In questo contesto, quindi, focalizzarsi sui risultati di Fed Cup appare limitativo. Però secondo me anche la competizione a squadre può assumere un ruolo importante, al di là delle vittorie e delle sconfitte: la Fed Cup può essere molto utile se diventa occasione nella quale le tenniste più mature vivono a contatto con le più giovani e provano a tramandare il loro patrimonio di esperienza, di conoscenze, di professionalità.
Rispetto alla vita del circuito, in cui ogni giocatrice tende ad amministrarsi e a gestirsi in solitudine, la Fed Cup può aiutare a costruire un ponte tra le generazioni. Sembra ad esempio che questo stia riuscendo alla Repubblica Ceca, con l’ingresso di Karolina Pliskova dentro a un team storico già molto forte.

D’altra parte riuscire a inserire le nuove leve, specie se questo deve avvenire in un gruppo consolidato, non è sempre facile; e penso che in questi casi sia importante anche il ruolo dell’entourage tecnico. Come si sa, al momento non ha funzionato l’inserimento di Camila nel nucleo storico di tenniste guidate da Barazzutti. Fino a che punto il fallimento sia dipeso da questioni di convivenza caratteriale o invece da altri aspetti non è chiaro; anche perchè in questi casi, comprensibilmente, prevale la riservatezza dei protagonisti. Ma oggi in sostanza ci si chiede questo: per la Fed Cup Giorgi è persa per sempre?
I provvedimenti presi dalla federazione non sembrano lasciare molte speranze. Però siamo in un momento in cui il team sta vivendo avvicendamenti dei protagonisti: la guida tecnica è cambiata, con il passaggio da Corrado Barazzutti a Tathiana Garbin.

Apro una rapida parentesi in proposito: mi ha lasciato perplesso la presenza di Barazzutti a Forlì; se si decide un cambio di leadership penso lo si debba attuare sino in fondo. Il capitano scelto è Garbin? Secondo me dovrebbe poter agire con la piena responsabilità, senza dare l’impressione che ci sia bisogno di un tutore. A maggior ragione in occasione dell’esordio.
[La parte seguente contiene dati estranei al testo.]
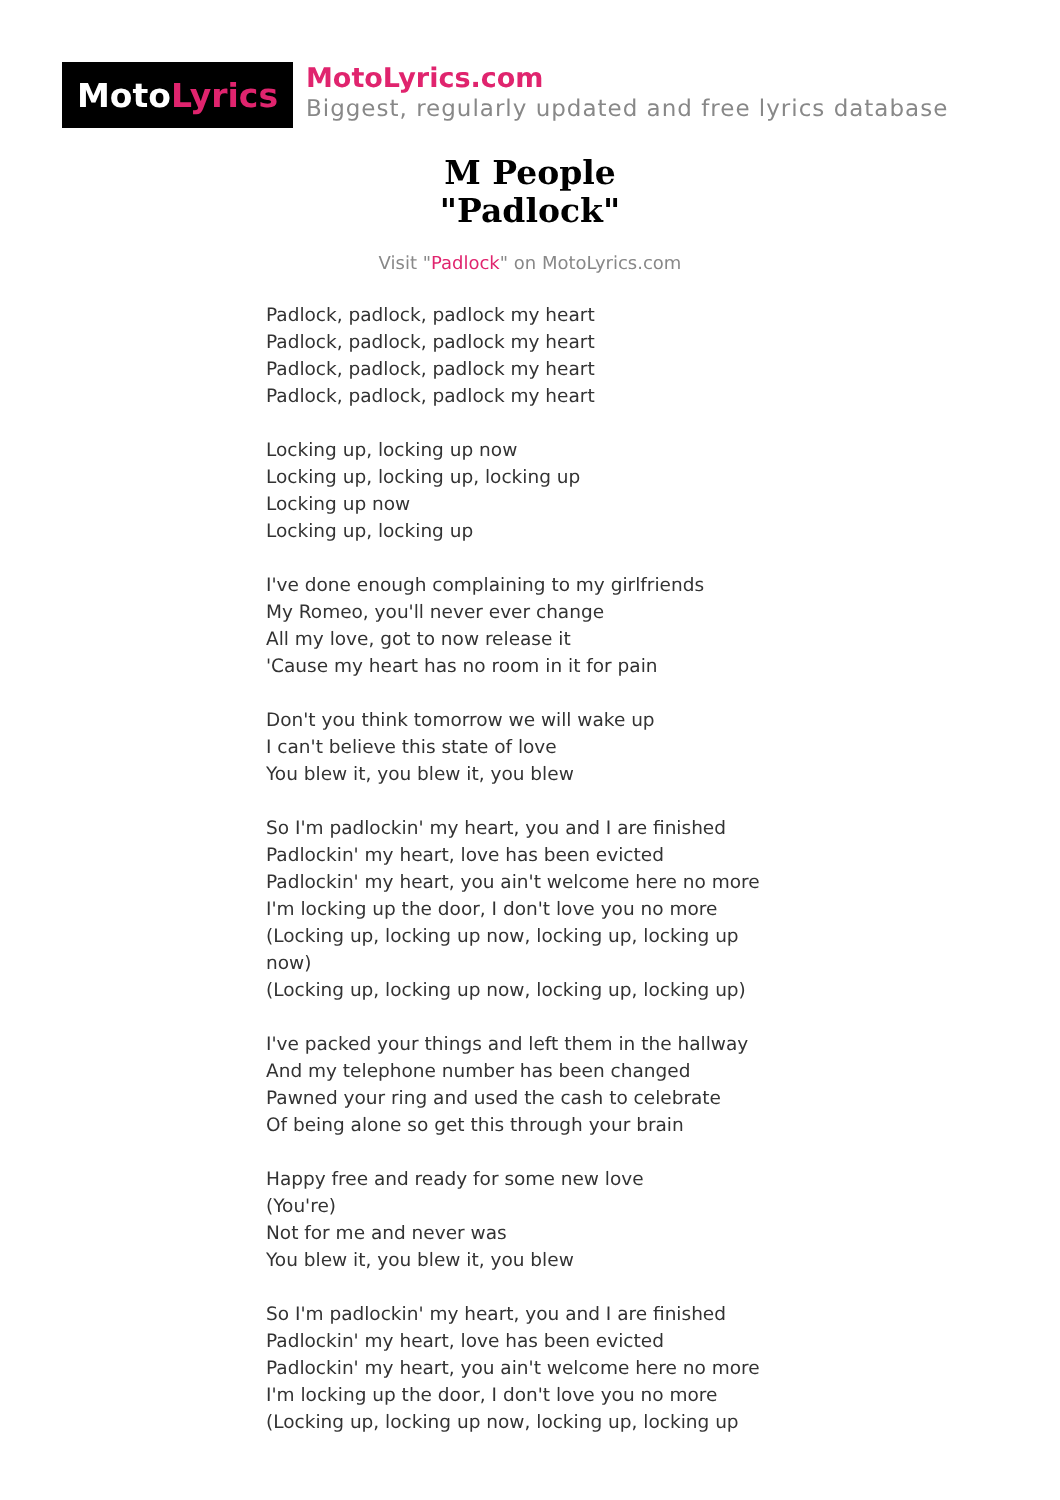Moto Lyrics
MotoLyrics.com
Biggest, regularly updated and free lyrics database
M People
"Padlock"
Visit "Padlock" on MotoLyrics.com
Padlock, padlock, padlock my heart
Padlock, padlock, padlock my heart
Padlock, padlock, padlock my heart
Padlock, padlock, padlock my heart
Locking up, locking up now
Locking up, locking up, locking up
Locking up now
Locking up, locking up
I've done enough complaining to my girlfriends
My Romeo, you'll never ever change
All my love, got to now release it
'Cause my heart has no room in it for pain
Don't you think tomorrow we will wake up
I can't believe this state of love
You blew it, you blew it, you blew
So I'm padlockin' my heart, you and I are finished
Padlockin' my heart, love has been evicted
Padlockin' my heart, you ain't welcome here no more
I'm locking up the door, I don't love you no more
(Locking up, locking up now, locking up, locking up
now)
(Locking up, locking up now, locking up, locking up)
I've packed your things and left them in the hallway
And my telephone number has been changed
Pawned your ring and used the cash to celebrate
Of being alone so get this through your brain
Happy free and ready for some new love
(You're)
Not for me and never was
You blew it, you blew it, you blew
So I'm padlockin' my heart, you and I are finished
Padlockin' my heart, love has been evicted
Padlockin' my heart, you ain't welcome here no more
I'm locking up the door, I don't love you no more
(Locking up, locking up now, locking up, locking up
Tornando alla questione dell’inserimento di Giorgi e delle nuove generazioni, le dichiarazioni della nuova capitana mostrano una disponibilità che appare anche un segno di autonomia rispetto a posizioni più intransigenti espresse nella federazione. Garbin infatti ha detto in conferenza stampa: “Camila è una giocatrice importante. Sicuramente io lascio una porta aperta, non chiudo. In futuro non si sa mai, e spero sempre in un riavvicinamento in questo senso”.

Al momento le prospettive del tennis femminile italiano sembrano molto lontane dai fasti della generazione in uscita che è stata capace addirittura di monopolizzare una finale Slam, e di farlo non sulla “solita” terra battuta, ma sui campi in cemento di Flushing Meadows (Pennetta – Vinci, US Open 2015). Vale a dire mostrando una cultura tennistica capace di internazionalizzarsi sino ai massimi livelli; del resto Pennetta ed Errani hanno costruito la loro carriera professionistica soprattutto all’estero.
È banale, ma non per questo meno vero: in un mondo senza confini (come quello del tennis) le conoscenze si internazionalizzano; ed è importante acquisirle, ma poi è altrettanto importante saperle tramandare. Per questo sarebbe utile riuscire a farlo anche attraverso la squadra di Fed Cup: sia con il ritorno di Camila Giorgi, sia con l’inserimento di ragazze ancora più giovani. Penso sarebbe un tentativo doveroso per cercare di non disperdere il patrimonio tennistico di una generazione forse irripetibile.